====== INPUT DATA ======

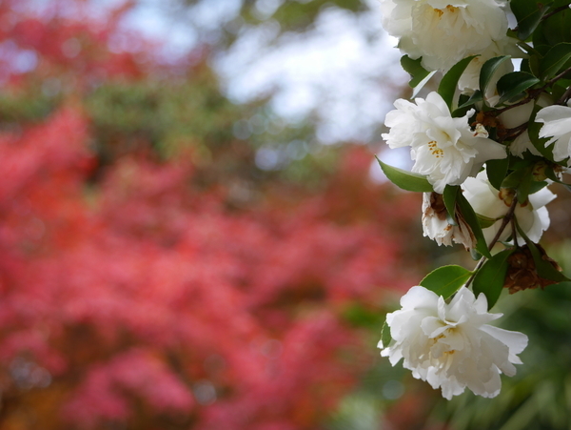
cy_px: 215
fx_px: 2476
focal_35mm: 150
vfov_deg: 9.9
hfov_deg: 13.2
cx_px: 286
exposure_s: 1/160
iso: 200
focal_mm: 75
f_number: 4.8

======

YOUR ASSIGNMENT: Can you restate all the records above word for word while dropping the pictures?

SOLUTION TO THE PROBLEM:
cy_px: 215
fx_px: 2476
focal_35mm: 150
vfov_deg: 9.9
hfov_deg: 13.2
cx_px: 286
exposure_s: 1/160
iso: 200
focal_mm: 75
f_number: 4.8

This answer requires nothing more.